### Task statement
The records that follow are to be reproduced exactly. Any pictures in them are left out.

--*--

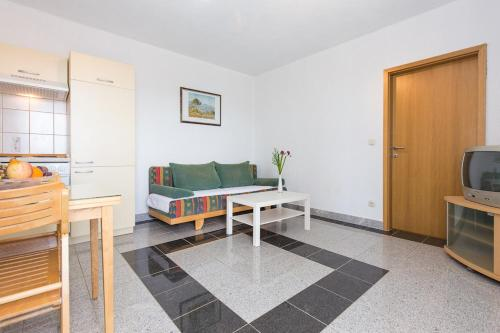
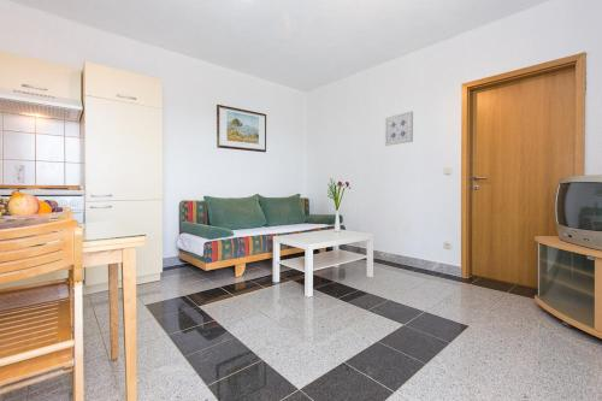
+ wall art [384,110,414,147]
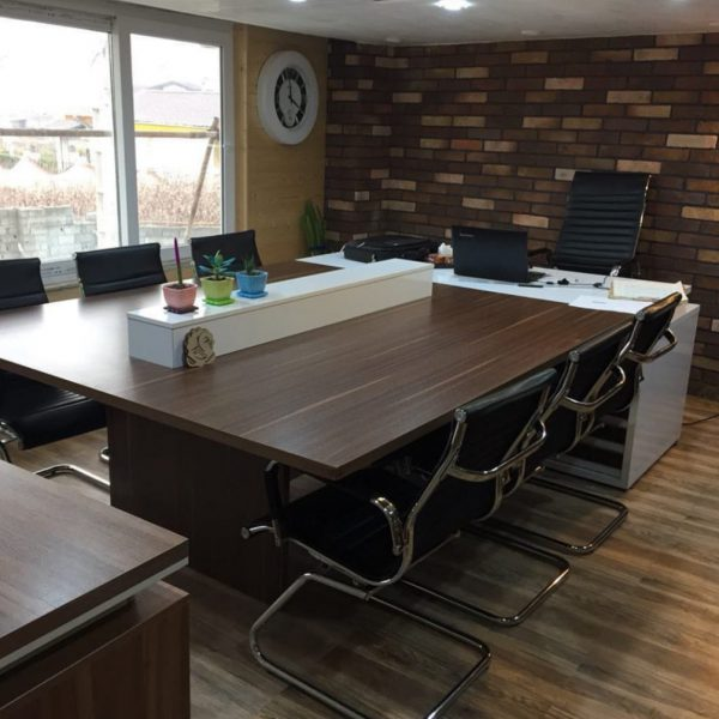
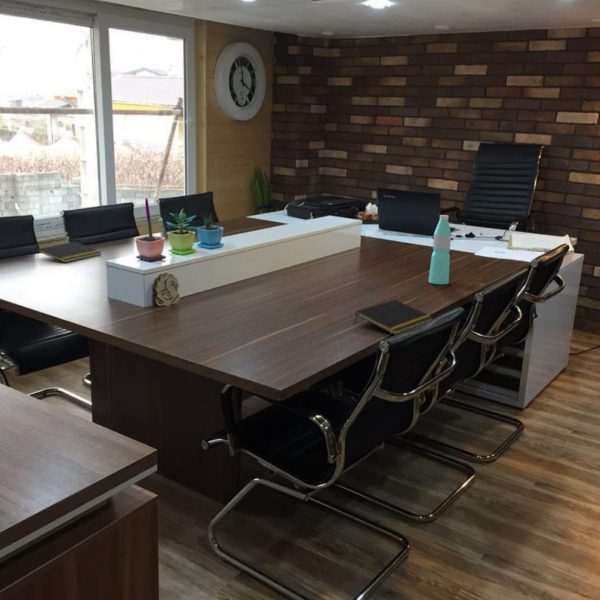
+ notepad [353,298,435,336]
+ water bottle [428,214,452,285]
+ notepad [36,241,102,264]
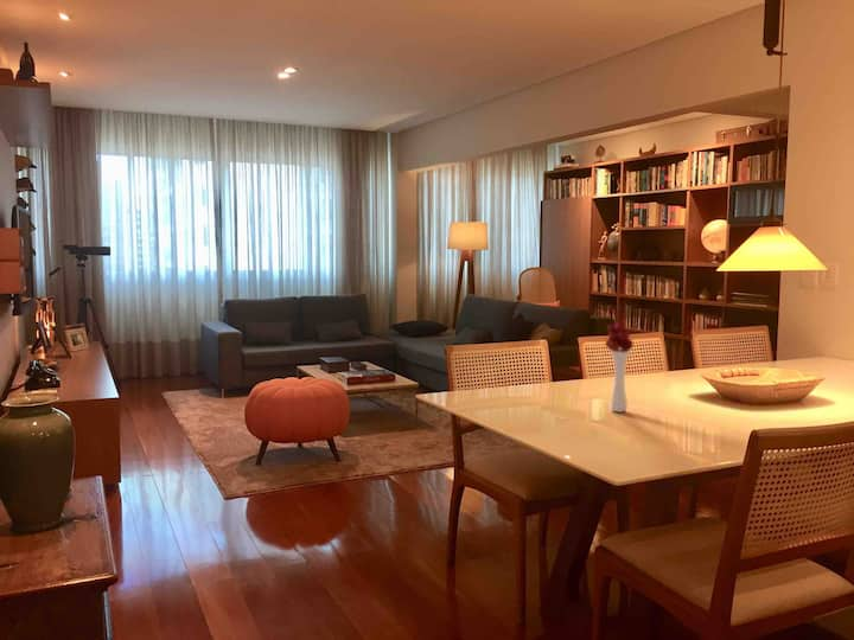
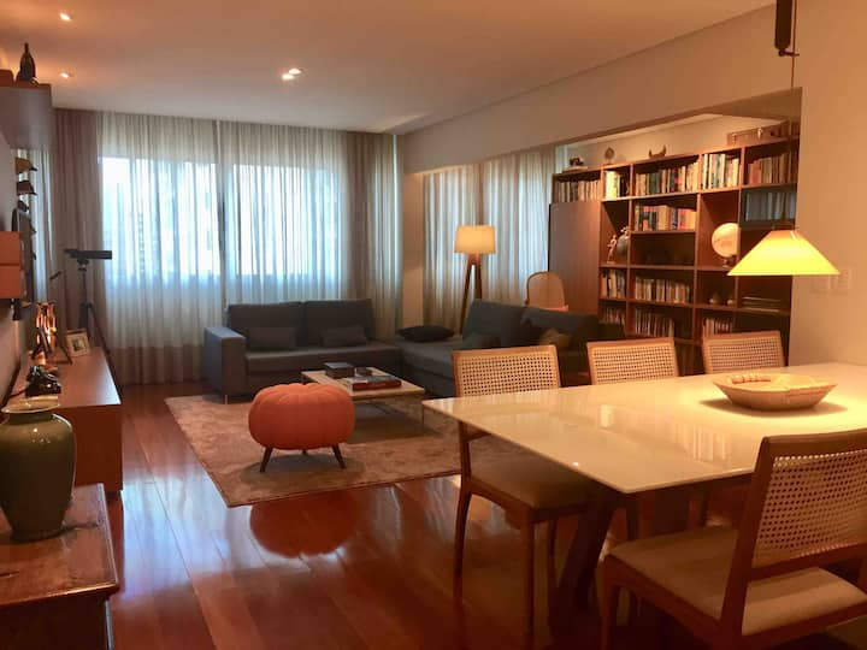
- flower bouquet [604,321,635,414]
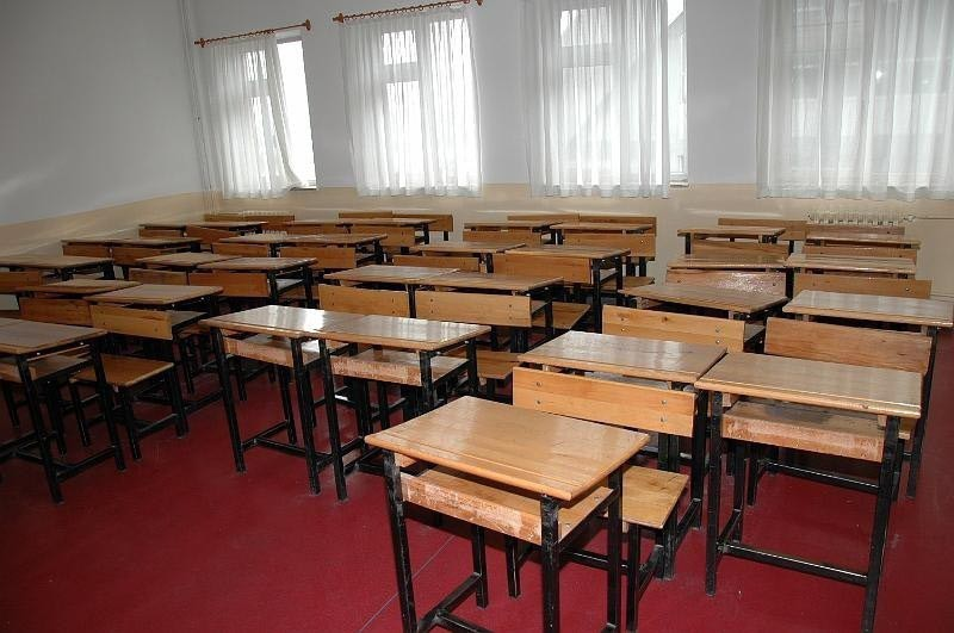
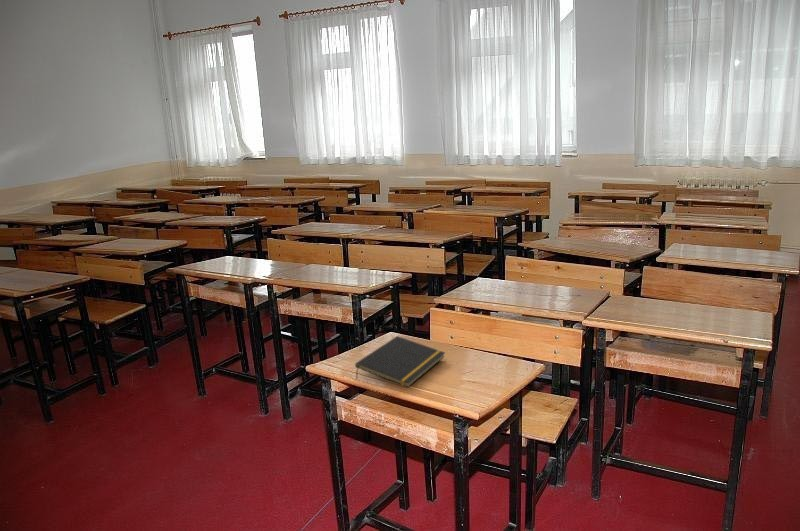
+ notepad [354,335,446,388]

--*--

### Final answer
+ wall art [384,110,414,147]
+ notepad [353,298,435,336]
+ water bottle [428,214,452,285]
+ notepad [36,241,102,264]
- flower bouquet [604,321,635,414]
+ notepad [354,335,446,388]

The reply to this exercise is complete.